Samples of hair follicles from native donkeys (Brazilian donkey: 10 samples; Nordestino donkey: 10 samples; Pêga donkey: 10 samples) were studied (Table S1). The 524-bp mitochondrial DNA D-loop sequences of the present study were deposited in GenBank (accession numbers OM416433 - OM416462).
We collected biological samples (hair follicles) from 30 donkeys (Equus asinus) of three Brazilian breeds: Brazilian donkey (10 samples); Nordestino donkey (10 samples), and Pêga donkey (10 samples) (Figure S1). For phylogenetic inferences, we selected the species Equus caballus (NC_001640.1; Xu and Arnason 1994) as outlier group.
Collection of molecular data
Total DNA was extracted from the hair follicle samples using the DNA NucleoSpin® Tissue kit (Macherey-Nagel). The DNA samples of the Brazilian donkey were kindly provided by the Brazilian Agricultural Research Corporation (Embrapa) through a Material Transfer Agreement (23066.043532/2019-91). The PCR assays were conducted in a Veriti 96 Well Thermal Cycler (Applied Biosystems) in a final volume of 25 µl containing 2.0 µl DNA (9 to 15 ng), 0.5 µl of each primer (10 pmol/µl), 6.6 µl of Taq mix (dNTP, buffer, MgCl2 and Taq polymerase), and 15.4 µl Milli-Q water.
The primers described by Lopes et al. (2005) were used for amplification and sequencing of fragments of a mitochondrial locus, control region (displacement loop, D-loop) (F: CTGGTCTTGTAAACC and R: ACAGTTATGTGTGAGCATGG). The sequences were amplified between positions 15351 and 15949 bp. Donkey sequences available in GenBank were added, as well as sequences of Equus caballus as outlier group, Equus africanus of clade I, and Equus africanus somaliensis of clade II (Table S1).
The amplification conditions were one cycle of initial denaturation at 94oC for 5 min, followed by 35 cycles at 94oC for 1 min, 54oC for 1 min and 72oC for 1 min, and a final extension at 72oC for 5 min. The PCR products were purified using precipitation with 20% polyethylene glycol (Sambrook et al. 1989) and sequenced in an ABI PRISM 3500 automatic sequencer (Applied Biosystems). All sequences generated in this study were deposited in GenBank under the following accession numbers: Brazilian donkey (OM416453 - OM416462); Nordestino donkey (OM416433 - OM416442); Pêga donkey (OM416443 - OM416452).
The BioEdit v.184.108.40.206 software (Hall 1999) was used to edit the sequences. The sequences were aligned using the ClustalW Multiple alignment algorithm implemented in BioEdit (Hall 1999; Thompson et al. 2002) and the CLUSTAL algorithm in MEGA 5 (Tamura et al. 2011). The final alignment length was 525 bp.
Phylogenetic reconstruction, population structure and genetic diversity
After editing, the sequences were used for analysis of the number of haplotypes (H), haplotype diversity (Hd), nucleotide diversity (π), molecular analysis of variance (AMOVA), haplotype structure, and phylogenetic reconstruction using Bayesian inference and the maximum likelihood method. The following softwares were used for these analyses: DnaSP (Librado and Rozas 2009), PopART (Population Analysis with Reticulate Trees) (Leigh and Bryant 2015), Arlequin, MrBayes v. 3.2.6 (Ronquist et al. 2012), and RAxML-HPC v.8.2.12 (Stamatakis 2014), respectively. All analyses were performed remotely through the CIPRES Science Gateway 3.3 (http://www.phylo.org/index.php/portal/) (Miller et al. 2011). The evolutionary model HKY + 1 was calculated by Bayesian inference using the Kakusan4 software (Tanab, 2011).
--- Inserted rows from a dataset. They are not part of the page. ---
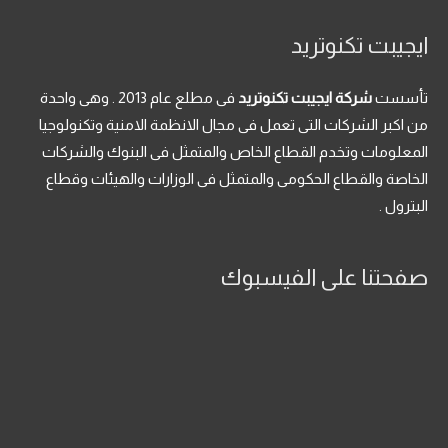
ايجيبت تكنوتريد
تأسست
شركة ايجيبت تكنوتريد
فى مطلع عام 2013 . وهى واحدة
من اكبر الشركات التى تعمل فى مجال الانظمة الامنية وتكنولوجيا
المعلومات وتخدم القطاع الخاص والمتمثل فى البنوك والشركات
الخاصة والقطاع الحكومى والمتمثل فى الوزارات والهيئات وقطاع
البترول .
صفحتنا على الفيسبوك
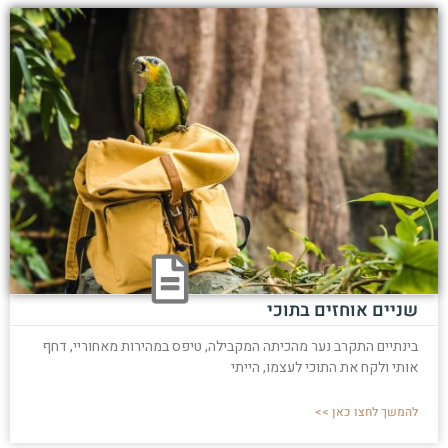
שניים אוחזים בתוכי
בינתיים התקרב נער מהכיתה המקבילה, טיפס במהירות מאחוריי, דחף
אותי ולקח את התוכי לעצמו, הייתי
להמשך לחצו כאן >>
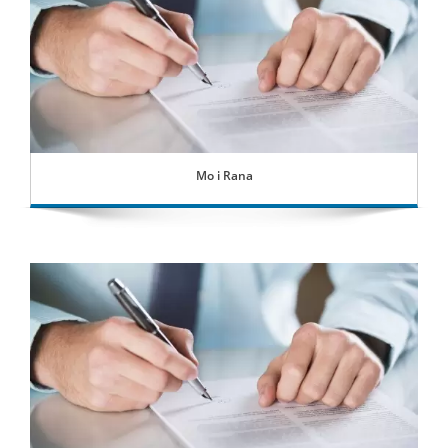
Mo i Rana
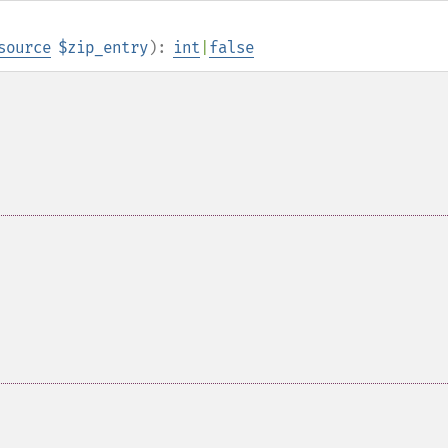
source
$zip_entry
):
int
|
false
For Bayesian inference, we performed two independent runs of 10 million iterations, with four Markov Monte Carlo chains (MCMC), sampling a tree every 10,000 iterations. Stationarity and convergence of the runs (effective sample size - ESS > 200) were evaluated with Tracer v.1.6 (http://beast.bio.ed.ac.uk/Tracer). The potential scale reduction factor was also used to check convergence of the chain and burn-in (Gelman and Rubin 1992). For maximum likelihood estimation, we used 1000 bootstrap replicates.